## SOAL LATIHAN
A) Jawab pertanyaan berikut berdasarkan teks kajian tentang kitab al-Muntaqa dan al-Sail al-Jarrar.
(i) Siapa penulis al-Muntaqa?
(ii) Kitab al-Sail al-Jarrar merupakan syarh dari kitab apa?
(iii) Siapa yang mensyarah kitab "Hadaaiq"?
B) Lanjutkan teks kajian tentang kitab al-Muntaqa dan al-Sail al-Jarrar mulai setelah kalimat terakhirnya.

Wa'alaykumus salaam warahmatullaHi wabarakatuH

JazakallaHu Khairan atas penjelasan antum. Ana juga baru tahu bahwa mualif al 
Muntaqa adalah Syaikh Abdussallam (kakek dari Syaikhul Islam), karena selama 
ini ana mengira al Muntaqa ditulis oleh Syaikhul Islam.

BarakallaHu fiikum
Abu Hasan


as-Shoqiil al-Muhannad <[EMAIL PROTECTED]> wrote:
Assalamu'alaikum warahmatullah
wa iyyakum ....
Iya, bisa dikatakan seperti itu. Kitab al-Sail al-Jarrar itu syarh dari Hadaaiq 
al-Azhaar. Afwan ana lupa nama muallif "Hadaaiq", tapi yang jelas kitab 
"Hadaaiq" tersebut salah satu matan kitab fiqih yang dianggap mu'tamad 
dikalangan syi'ah zaidiyah hadawiyah. Nah, al-Imaam Muhammad ibn 'Ali 
al-Syaukaany mensyarah kitab tersebut, yang tentu saja beliau tidak terikat 
dengan mazhab mu'allif kitab tersebut, akan tetapi mengikuti dalil.

## BARIS DATA
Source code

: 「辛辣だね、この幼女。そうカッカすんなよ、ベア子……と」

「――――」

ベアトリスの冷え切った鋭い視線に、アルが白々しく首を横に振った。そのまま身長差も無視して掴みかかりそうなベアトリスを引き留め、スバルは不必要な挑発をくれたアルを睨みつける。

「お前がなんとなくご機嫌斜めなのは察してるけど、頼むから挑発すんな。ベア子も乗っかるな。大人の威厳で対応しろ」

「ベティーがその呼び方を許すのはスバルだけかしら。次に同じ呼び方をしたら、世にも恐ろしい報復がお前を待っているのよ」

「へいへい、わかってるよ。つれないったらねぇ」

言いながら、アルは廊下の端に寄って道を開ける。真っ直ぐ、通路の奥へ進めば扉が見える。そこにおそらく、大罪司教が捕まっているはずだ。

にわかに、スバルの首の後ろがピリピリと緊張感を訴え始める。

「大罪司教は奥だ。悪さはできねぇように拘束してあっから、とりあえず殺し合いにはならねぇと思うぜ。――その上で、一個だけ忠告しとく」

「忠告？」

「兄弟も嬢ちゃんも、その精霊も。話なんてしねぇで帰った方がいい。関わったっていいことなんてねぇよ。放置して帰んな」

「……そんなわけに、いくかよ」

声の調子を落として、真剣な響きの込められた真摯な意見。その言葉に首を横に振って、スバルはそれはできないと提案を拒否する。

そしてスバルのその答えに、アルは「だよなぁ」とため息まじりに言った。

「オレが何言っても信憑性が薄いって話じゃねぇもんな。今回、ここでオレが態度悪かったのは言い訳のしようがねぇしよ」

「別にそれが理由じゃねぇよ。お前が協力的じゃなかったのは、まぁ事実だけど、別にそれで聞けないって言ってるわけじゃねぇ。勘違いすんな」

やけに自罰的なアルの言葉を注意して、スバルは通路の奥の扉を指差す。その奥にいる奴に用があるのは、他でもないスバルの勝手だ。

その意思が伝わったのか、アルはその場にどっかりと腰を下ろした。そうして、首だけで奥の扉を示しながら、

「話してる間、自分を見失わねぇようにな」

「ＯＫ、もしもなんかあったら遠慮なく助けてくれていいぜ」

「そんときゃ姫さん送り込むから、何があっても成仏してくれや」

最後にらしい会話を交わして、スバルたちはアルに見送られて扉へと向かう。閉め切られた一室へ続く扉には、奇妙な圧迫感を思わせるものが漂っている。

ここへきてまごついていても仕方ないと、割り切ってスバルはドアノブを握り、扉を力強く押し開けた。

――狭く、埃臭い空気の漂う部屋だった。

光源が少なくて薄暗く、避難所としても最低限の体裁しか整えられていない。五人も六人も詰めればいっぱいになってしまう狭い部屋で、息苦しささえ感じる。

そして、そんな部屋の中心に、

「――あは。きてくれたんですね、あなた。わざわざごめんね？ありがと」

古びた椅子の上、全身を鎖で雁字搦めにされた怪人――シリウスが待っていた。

## JAWABAN TERTULIS
A)
(i) Syaikh Abdussallam, kakek dari Syaikhul Islam.
(ii) Hadaaiq al-Azhaar.
(iii) Al-Imaam Muhammad ibn 'Ali al-Syaukaany.

B)
Sebagai tanbih, yang terkenal dengan Syaikhul Islam Ibn Taimiyah adalah Ahmad 
ibn 'Abdil Haliim ibn 'Abdussalam, nah Ahmad inilah yang berlaqab Taqiyuddin 
yang berkunyah Abul 'Abbas. Sedangkan mu'allif "Muntaqa al-Akhbaar Min 
Ahaadiits Sayyidil Akhyaar" (kitab kumpulan hadits-hadits ahkam yang disyarh 
al-Imam al-Syaukany dengan nama Nailul Authar) adalah KAKEK dari Syaikhul Islam 
tadi, yaitu Syaikh 'Abdussalam yang berlaqab Majduddiin. Memang ketiga orang 
tersebut (Ahmad, 'Abdul Haliim, 'Abdussalam) semuanya untuk menyingkat nisbah 
biasanya dinisbahkan ke taimiyah langsung dengan menambahkan "ibn Taimiyah" di 
belakang nama mereka rahimahumullah. Bahkan ada kitab ushul fiqh yang dikarang 
bersambung oleh 3 orang tersebut dimulai dari sang kakek, kemudian sang bapak 
dan terkahir disempurnakan oleh Syaikhul Islam Ibn Taimiyah. Nama kitab ini 
adalah al-Musawwadah.

Semoga bermanfaat, wallahu a'lam ...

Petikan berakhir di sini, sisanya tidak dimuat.